» Task directions
Reproduce the forum thread about the group pen box buy word for word, in full.

[[ Excerpted text, beginning ]]

# Group Pen Box buy coming soon



## Monty (Jun 6, 2006)

I'm planning another Pen Box Buy in a few days. I've had some inquiries about a leatherette box. The best I've found is a Penn State box. I just contacted Penn State about this box, #PK-BOX4, http://www.pennstateind.com/store/pk-box4.html
If we can order 250, we can get them for $2.25 each. Assuming the shipping rate to me is similar to what I've seen in the past, it would run 15% making the total cost for a box $2.59. 
Is there enough intrest to make the 250 minimum?

EDIT: A little clarification. The buy will be for the same boxes as I've done before. Just want to see if there is enough interst to add in this leatherette box.


----------



## Ron Mc (Jun 6, 2006)

I'm in for the same boxes as before![]
100 single boxes and sleeves


----------



## JimGo (Jun 6, 2006)

[[ Excerpted text, end ]]
[[ Listed records, beginning ]]

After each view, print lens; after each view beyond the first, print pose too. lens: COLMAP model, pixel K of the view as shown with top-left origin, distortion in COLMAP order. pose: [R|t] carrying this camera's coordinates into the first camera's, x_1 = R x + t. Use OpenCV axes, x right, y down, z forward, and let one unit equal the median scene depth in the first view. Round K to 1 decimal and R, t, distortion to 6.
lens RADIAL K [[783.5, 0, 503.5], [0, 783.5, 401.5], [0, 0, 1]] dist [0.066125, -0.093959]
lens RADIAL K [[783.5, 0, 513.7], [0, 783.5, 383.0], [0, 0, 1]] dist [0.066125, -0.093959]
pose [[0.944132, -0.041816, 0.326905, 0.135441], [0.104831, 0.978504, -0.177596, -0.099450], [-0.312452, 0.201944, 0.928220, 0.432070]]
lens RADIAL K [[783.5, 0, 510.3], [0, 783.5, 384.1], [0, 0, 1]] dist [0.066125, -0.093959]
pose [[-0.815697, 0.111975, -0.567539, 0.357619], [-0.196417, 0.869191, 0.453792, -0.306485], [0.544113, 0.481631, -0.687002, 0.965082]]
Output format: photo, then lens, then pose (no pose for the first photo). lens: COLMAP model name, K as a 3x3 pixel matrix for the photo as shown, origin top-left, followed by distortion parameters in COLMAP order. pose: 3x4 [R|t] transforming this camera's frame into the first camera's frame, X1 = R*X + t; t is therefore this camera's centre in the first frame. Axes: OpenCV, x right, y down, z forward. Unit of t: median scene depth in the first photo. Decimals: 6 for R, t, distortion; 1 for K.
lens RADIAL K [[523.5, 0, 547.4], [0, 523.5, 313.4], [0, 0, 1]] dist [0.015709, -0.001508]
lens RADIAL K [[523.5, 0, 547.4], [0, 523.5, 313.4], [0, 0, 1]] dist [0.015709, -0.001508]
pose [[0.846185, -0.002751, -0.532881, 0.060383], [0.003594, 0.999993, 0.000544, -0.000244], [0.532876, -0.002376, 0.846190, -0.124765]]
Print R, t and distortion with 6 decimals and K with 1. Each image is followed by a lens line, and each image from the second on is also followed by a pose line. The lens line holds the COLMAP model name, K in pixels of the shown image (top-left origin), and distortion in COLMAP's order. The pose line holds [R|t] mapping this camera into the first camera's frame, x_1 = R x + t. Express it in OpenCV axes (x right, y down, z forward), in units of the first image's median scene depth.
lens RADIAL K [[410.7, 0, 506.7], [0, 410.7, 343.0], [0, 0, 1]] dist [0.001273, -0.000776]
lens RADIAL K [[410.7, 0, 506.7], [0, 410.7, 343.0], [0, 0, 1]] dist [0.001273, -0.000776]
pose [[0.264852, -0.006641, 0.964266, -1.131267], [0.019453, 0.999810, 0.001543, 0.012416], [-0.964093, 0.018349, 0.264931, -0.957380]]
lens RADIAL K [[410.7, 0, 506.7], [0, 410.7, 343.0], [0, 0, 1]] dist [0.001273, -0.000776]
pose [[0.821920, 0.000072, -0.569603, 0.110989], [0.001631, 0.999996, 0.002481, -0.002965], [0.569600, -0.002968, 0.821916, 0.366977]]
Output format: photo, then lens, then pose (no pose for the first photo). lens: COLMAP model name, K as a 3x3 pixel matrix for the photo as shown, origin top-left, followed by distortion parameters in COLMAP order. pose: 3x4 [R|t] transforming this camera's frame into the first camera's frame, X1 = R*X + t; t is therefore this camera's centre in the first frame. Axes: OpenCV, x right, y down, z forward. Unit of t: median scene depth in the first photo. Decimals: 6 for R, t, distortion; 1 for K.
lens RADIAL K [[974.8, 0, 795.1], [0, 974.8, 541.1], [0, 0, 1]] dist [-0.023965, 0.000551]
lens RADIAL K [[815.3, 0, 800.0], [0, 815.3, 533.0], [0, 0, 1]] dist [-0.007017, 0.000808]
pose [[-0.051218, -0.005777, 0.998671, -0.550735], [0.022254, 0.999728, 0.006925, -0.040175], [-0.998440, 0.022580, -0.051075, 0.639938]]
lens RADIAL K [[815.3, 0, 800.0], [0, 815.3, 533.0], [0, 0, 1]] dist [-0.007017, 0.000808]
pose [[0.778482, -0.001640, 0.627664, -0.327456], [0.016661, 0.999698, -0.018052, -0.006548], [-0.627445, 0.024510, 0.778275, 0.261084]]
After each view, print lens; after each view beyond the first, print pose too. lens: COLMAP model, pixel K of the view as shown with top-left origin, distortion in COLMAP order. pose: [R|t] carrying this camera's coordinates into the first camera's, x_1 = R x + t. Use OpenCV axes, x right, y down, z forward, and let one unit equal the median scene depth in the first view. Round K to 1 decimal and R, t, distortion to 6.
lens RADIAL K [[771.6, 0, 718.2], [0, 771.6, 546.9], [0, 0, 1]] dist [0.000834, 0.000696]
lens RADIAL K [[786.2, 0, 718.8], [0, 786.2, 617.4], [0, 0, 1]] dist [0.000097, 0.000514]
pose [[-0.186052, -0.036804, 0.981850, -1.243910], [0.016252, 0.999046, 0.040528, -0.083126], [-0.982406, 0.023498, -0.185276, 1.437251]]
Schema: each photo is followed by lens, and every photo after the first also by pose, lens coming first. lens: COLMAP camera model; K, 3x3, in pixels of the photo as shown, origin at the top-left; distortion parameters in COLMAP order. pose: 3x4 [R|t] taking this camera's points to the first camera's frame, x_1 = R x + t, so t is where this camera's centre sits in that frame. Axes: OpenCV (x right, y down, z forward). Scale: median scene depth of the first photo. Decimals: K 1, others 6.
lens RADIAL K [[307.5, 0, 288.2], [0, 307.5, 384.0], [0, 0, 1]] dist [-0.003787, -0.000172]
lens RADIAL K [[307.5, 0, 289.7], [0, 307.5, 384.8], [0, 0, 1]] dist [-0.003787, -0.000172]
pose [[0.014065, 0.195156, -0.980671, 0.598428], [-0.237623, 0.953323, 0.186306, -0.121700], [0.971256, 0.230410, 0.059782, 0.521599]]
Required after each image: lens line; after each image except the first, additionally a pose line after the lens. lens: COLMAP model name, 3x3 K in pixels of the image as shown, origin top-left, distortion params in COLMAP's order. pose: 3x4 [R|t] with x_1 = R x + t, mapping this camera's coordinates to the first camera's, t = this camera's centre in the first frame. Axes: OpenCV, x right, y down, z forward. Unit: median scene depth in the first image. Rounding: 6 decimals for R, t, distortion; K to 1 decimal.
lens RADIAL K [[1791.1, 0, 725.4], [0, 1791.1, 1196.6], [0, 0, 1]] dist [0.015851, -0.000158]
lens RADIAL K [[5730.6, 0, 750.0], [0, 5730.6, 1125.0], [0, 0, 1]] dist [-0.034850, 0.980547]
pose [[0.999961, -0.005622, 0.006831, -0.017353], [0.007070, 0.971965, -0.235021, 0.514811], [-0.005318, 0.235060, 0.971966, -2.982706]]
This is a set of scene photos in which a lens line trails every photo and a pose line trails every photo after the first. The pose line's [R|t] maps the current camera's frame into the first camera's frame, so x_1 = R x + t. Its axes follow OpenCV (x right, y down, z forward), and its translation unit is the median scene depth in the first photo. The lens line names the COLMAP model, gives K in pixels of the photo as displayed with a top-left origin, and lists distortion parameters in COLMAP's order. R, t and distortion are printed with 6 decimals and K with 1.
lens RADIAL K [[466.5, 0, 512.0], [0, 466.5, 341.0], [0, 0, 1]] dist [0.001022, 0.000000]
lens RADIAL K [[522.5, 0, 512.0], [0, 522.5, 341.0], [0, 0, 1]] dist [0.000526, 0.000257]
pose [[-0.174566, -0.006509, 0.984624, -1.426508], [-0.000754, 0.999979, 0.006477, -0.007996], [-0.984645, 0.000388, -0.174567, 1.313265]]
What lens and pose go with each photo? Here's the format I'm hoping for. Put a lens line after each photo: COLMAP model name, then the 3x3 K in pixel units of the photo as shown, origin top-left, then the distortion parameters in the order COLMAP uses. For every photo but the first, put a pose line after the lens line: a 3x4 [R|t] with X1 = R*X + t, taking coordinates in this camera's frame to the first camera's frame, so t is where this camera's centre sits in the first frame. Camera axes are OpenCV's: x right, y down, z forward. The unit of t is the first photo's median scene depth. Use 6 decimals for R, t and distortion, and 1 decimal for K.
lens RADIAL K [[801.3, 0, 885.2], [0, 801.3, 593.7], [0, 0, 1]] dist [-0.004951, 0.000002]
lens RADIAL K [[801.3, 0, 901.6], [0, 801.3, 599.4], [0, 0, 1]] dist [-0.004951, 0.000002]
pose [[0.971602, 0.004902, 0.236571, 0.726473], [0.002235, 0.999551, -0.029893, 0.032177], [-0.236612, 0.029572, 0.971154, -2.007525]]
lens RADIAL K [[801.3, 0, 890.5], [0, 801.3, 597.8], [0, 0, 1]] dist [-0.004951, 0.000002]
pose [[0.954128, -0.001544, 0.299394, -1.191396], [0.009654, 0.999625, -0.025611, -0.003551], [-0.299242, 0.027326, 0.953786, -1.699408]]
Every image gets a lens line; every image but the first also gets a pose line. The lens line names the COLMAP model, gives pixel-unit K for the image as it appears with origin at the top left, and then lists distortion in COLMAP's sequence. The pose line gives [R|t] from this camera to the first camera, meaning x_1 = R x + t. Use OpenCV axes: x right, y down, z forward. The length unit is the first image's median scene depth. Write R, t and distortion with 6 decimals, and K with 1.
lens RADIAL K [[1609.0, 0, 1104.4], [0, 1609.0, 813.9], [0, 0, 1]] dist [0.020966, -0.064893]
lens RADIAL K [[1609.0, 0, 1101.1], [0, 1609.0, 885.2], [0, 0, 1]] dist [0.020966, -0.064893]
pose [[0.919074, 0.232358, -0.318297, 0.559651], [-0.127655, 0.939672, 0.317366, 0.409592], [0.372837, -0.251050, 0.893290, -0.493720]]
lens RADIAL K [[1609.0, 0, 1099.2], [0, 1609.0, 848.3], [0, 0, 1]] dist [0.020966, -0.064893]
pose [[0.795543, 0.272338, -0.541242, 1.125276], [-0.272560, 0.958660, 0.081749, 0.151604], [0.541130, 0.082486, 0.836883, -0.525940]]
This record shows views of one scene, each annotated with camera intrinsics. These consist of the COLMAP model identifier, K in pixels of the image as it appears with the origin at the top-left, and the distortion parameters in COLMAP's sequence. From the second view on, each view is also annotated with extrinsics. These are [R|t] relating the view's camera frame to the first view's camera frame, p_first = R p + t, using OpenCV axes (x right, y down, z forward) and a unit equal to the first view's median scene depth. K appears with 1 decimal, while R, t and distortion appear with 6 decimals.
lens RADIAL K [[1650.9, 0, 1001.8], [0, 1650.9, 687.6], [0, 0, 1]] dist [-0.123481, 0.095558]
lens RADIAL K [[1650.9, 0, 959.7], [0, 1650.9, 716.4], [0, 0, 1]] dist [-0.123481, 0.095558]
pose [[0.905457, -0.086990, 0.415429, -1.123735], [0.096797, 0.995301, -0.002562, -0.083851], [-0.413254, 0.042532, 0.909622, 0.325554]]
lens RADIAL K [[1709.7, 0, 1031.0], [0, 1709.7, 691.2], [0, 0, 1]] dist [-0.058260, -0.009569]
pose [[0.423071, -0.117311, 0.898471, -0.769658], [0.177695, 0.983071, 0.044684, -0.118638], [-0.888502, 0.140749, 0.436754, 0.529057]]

[[ Listed records, end ]]

» Task solution
# Group Pen Box buy coming soon



## Monty (Jun 6, 2006)

I'm planning another Pen Box Buy in a few days. I've had some inquiries about a leatherette box. The best I've found is a Penn State box. I just contacted Penn State about this box, #PK-BOX4, http://www.pennstateind.com/store/pk-box4.html
If we can order 250, we can get them for $2.25 each. Assuming the shipping rate to me is similar to what I've seen in the past, it would run 15% making the total cost for a box $2.59. 
Is there enough intrest to make the 250 minimum?

EDIT: A little clarification. The buy will be for the same boxes as I've done before. Just want to see if there is enough interst to add in this leatherette box.


----------



## Ron Mc (Jun 6, 2006)

I'm in for the same boxes as before![]
100 single boxes and sleeves


----------



## JimGo (Jun 6, 2006)